L’algodystrophie, une complication éventuelle redoutée : En chirurgie du pied, comme dans d’autres localisations opératoires, une des complications redoutée est l’algodystrophie, appelée aussi syndrome douloureux régional complexe (SDRC). Le SDRC est le résultat d’une réaction réflexe sensorielle excessive prenant son origine dans la région opérée. Cette réaction se déclenche souvent en lien avec les remaniements neurologiques engendrés par la chirurgie. Elle se manifeste par une sensation douloureuse démesurée, élargie par rapport au site opéré, et associée à une réaction physique locale ressemblant à de l’inflammation, cette réaction douloureuse stagne parfois durant de nombreuses semaines et nécessite une diagnostic et un traitement aussi précoce que possible. L’objectif thérapeutique est d’enrayer sans tarder le cercle vicieux que la douleur entraîne. Les symptômes sont la douleur (spontanée et/ou au mouvement), le gonflement local ou régional (il peut fluctuer d’un instant à l’autre), les changements locaux de coloration (peau rouge, violacée ou marbrée), la zone douloureuse est parfois plus chaude ou plus froide alternativement. Le contact est parfois hypersensible (effleurement douloureux, douleur intense au contact d’une source froide), des sensations “électriques” sont parfois perçues localement de façon paroxystique, brutale et sans cause particulière. Ces dernières sensations sont le témoin de la présence d’une douleur de nature neurologique (Douleur neuropathique) Le SDRC demande une prise en charge thérapeutique spécifique, cette dernière est variable et adaptée au cas par cas en fonction de la gravité. Le traitement efficace de la douleur est essentiel et prioritaire afin d’espérer une évolution favorable. Le risque du SDRC est d’évoluer vers un enraidissement de plus en plus fixé de la mobilité articulaire avec au final des difficultés de marche.
Calendrier
En cas d'arthrodèse : Assurez-vous qu’un rendez-vous postopératoire vous a été donné à 15 jours de l’intervention. Durant cette consultation, la vérification de la cicatrice, l’ablation des fils et le changement du mode d’immobilisation vous seront proposés.

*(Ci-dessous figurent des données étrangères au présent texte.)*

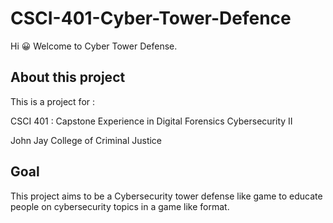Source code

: # CSCI-401-Cyber-Tower-Defence

Hi 😀 Welcome to Cyber Tower Defense.

## About this project
This is a project for :

CSCI 401 :
Capstone Experience in Digital Forensics Cybersecurity II

John Jay College of Criminal Justice

## Goal
This project aims to be a Cybersecurity tower defense like game to educate people on 
cybersecurity topics in a game like format. 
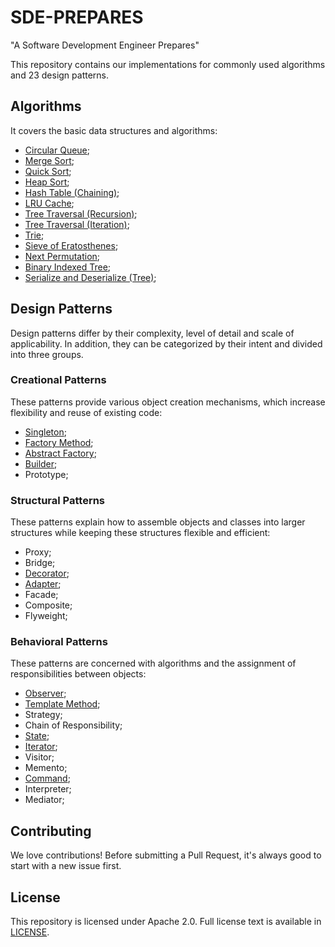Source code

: # SDE-PREPARES
"A Software Development Engineer Prepares"

This repository contains our implementations for commonly used algorithms and 23 design patterns.

## Algorithms
It covers the basic data structures and algorithms:
- [Circular Queue](https://github.com/umarellyh/SDE-PREPARES/blob/main/algorithms/circular_queue.py);
- [Merge Sort](https://github.com/umarellyh/SDE-PREPARES/blob/main/algorithms/merge_sort.py);
- [Quick Sort](https://github.com/umarellyh/SDE-PREPARES/blob/main/algorithms/quick_sort.py);
- [Heap Sort](https://github.com/umarellyh/SDE-PREPARES/blob/main/algorithms/heap_sort.py);
- [Hash Table (Chaining)](https://github.com/umarellyh/SDE-PREPARES/blob/main/algorithms/hash_table.py);
- [LRU Cache](https://github.com/umarellyh/SDE-PREPARES/blob/main/algorithms/lru_cache.py);
- [Tree Traversal (Recursion)](https://github.com/umarellyh/SDE-PREPARES/blob/main/algorithms/recursive_traversal.py);
- [Tree Traversal (Iteration)](https://github.com/umarellyh/SDE-PREPARES/blob/main/algorithms/iterative_traversal.py);
- [Trie](https://github.com/umarellyh/SDE-PREPARES/blob/main/algorithms/trie.py);
- [Sieve of Eratosthenes](https://github.com/umarellyh/SDE-PREPARES/blob/main/algorithms/sieve_of_eratosthenes.py);
- [Next Permutation](https://github.com/umarellyh/SDE-PREPARES/blob/main/algorithms/next_permutation.py);
- [Binary Indexed Tree](https://github.com/umarellyh/SDE-PREPARES/blob/main/algorithms/binary_indexed_tree.py);
- [Serialize and Deserialize (Tree)](https://github.com/umarellyh/SDE-PREPARES/blob/main/algorithms/codec.py);

## Design Patterns
Design patterns differ by their complexity, level of detail and scale of applicability. In addition, they can be categorized by their intent and divided into three groups.

### Creational Patterns
These patterns provide various object creation mechanisms, which increase flexibility and reuse of existing code:
- [Singleton](https://github.com/umarellyh/SDE-PREPARES/blob/main/design_patterns/singleton.cc);
- [Factory Method](https://github.com/umarellyh/SDE-PREPARES/blob/main/design_patterns/factory_method.cc);
- [Abstract Factory](https://github.com/umarellyh/SDE-PREPARES/blob/main/design_patterns/abstract_factory.cc);
- [Builder](https://github.com/umarellyh/SDE-PREPARES/blob/main/design_patterns/builder.cc);
- Prototype;

### Structural Patterns
These patterns explain how to assemble objects and classes into larger structures while keeping these structures flexible and efficient:
- Proxy;
- Bridge;
- [Decorator](https://github.com/umarellyh/SDE-PREPARES/blob/main/design_patterns/decorator.cc);
- [Adapter](https://github.com/umarellyh/SDE-PREPARES/blob/main/design_patterns/adapter.cc);
- Facade;
- Composite;
- Flyweight;

### Behavioral Patterns
These patterns are concerned with algorithms and the assignment of responsibilities between objects:
- [Observer](https://github.com/umarellyh/SDE-PREPARES/blob/main/design_patterns/observer.cc);
- [Template Method](https://github.com/umarellyh/SDE-PREPARES/blob/main/design_patterns/template_method.cc);
- Strategy;
- Chain of Responsibility;
- [State](https://github.com/umarellyh/SDE-PREPARES/blob/main/design_patterns/state.cc);
- [Iterator](https://github.com/umarellyh/SDE-PREPARES/blob/main/design_patterns/iterator.cc);
- Visitor;
- Memento;
- [Command](https://github.com/umarellyh/SDE-PREPARES/blob/main/design_patterns/command.cc);
- Interpreter;
- Mediator;

## Contributing
We love contributions! Before submitting a Pull Request, it's always good to start with a new issue first.

## License
This repository is licensed under Apache 2.0. Full license text is available in [LICENSE](https://github.com/umarellyh/SDE-PREPARES/blob/main/LICENSE).

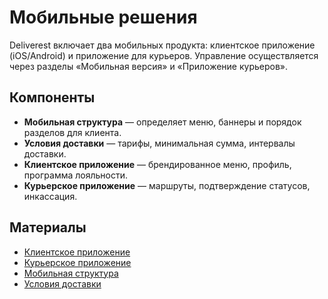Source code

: # Мобильные решения

Deliverest включает два мобильных продукта: клиентское приложение (iOS/Android) и приложение для курьеров. Управление осуществляется через разделы «Мобильная версия» и «Приложение курьеров».

## Компоненты

- **Мобильная структура** — определяет меню, баннеры и порядок разделов для клиента.
- **Условия доставки** — тарифы, минимальная сумма, интервалы доставки.
- **Клиентское приложение** — брендированное меню, профиль, программа лояльности.
- **Курьерское приложение** — маршруты, подтверждение статусов, инкассация.

## Материалы

- [Клиентское приложение](client-app.md)
- [Курьерское приложение](courier-app.md)
- [Мобильная структура](structure.md)
- [Условия доставки](delivery-terms.md)
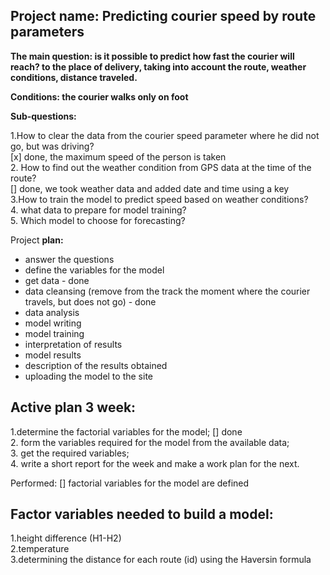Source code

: ## Project name: Predicting courier speed by route parameters

**The main question: is it possible to predict how fast the courier will reach?
to the place of delivery, taking into account the route, weather conditions, distance traveled.**

**Conditions: the courier walks only on foot**

**Sub-questions:**

1.How to clear the data from the courier speed parameter where he did not go, but was driving?  
[x] done, the maximum speed of the person is taken  
2. How to find out the weather condition from GPS data at the time of the route?  
[] done, we took weather data and added date and time using a key   
3.How to train the model to predict speed based on weather conditions?  
4. what data to prepare for model training?  
5. Which model to choose for forecasting?  
 
Project **plan:**

* answer the questions
* define the variables for the model
* get data - done
* data cleansing (remove from the track the moment where the courier travels, but does not go) - done
* data analysis
* model writing
* model training
* interpretation of results
* model results
* description of the results obtained
* uploading the model to the site

## Active plan 3 week:

1.determine the factorial variables for the model; [] done  
2. form the variables required for the model from the available data;  
3. get the required variables;  
4. write a short report for the week and make a work plan for the next.  

Performed:
[] factorial variables for the model are defined

## Factor variables needed to build a model:
1.height difference (H1-H2)  
2.temperature  
3.determining the distance for each route (id) using the Haversin formula  
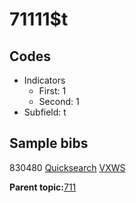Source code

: # 71111$t

## Codes

-   Indicators
    -   First: 1
    -   Second: 1
-   Subfield: t

## Sample bibs

830480 [Quicksearch](https://search.library.yale.edu/catalog/830480) [VXWS](http://prodorbis.library.yale.edu:7014/vxws/GetHoldingsService?bibId=830480)

**Parent topic:**[711](../../tags/711/711.md)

Un 2ème rendez-vous à 7 à 8 semaines est nécessaire pour réaliser votre scanner sous plâtre. Celui-ci est indispensable à l’évaluation de la consolidation (le rendez-vous est à organiser par vos soins). L’analyse des résultats de ce scanner sera faite lors de votre consultation qui aura lieu dans les jours qui suivent ça réalisation. Si la consolidation est jugée suffisante, vous serez déplâtré et recevrez les consignes de rééducation. Dans le cas contraire, ce qui est fréquent, l’immobilisation sans appui sera prolongée et un nouveau scanner sera programmé. Un rendez-vous ultérieur est souvent nécessaire pour évaluer le résultat. En cas de prothèse de cheville : Assurez-vous qu’un rendez-vous postopératoire vous a été donné à 15 jours de l’intervention. Durant cette consultation, la vérification de la cicatrice, l’ablation des fils et le changement d’immobilisation vous seront proposés. Un plâtre de marche sera placé. Un second rendez-vous à 6 semaines est nécessaire pour ôter le plâtre et pouvoir débuter la rééducation en appui progressif. Une ou deux consultations ultérieures seront nécessaires pour évaluer le résultat ainsi qu’un suivi annuel qui permettra de contrôler la fonction et les radiographies.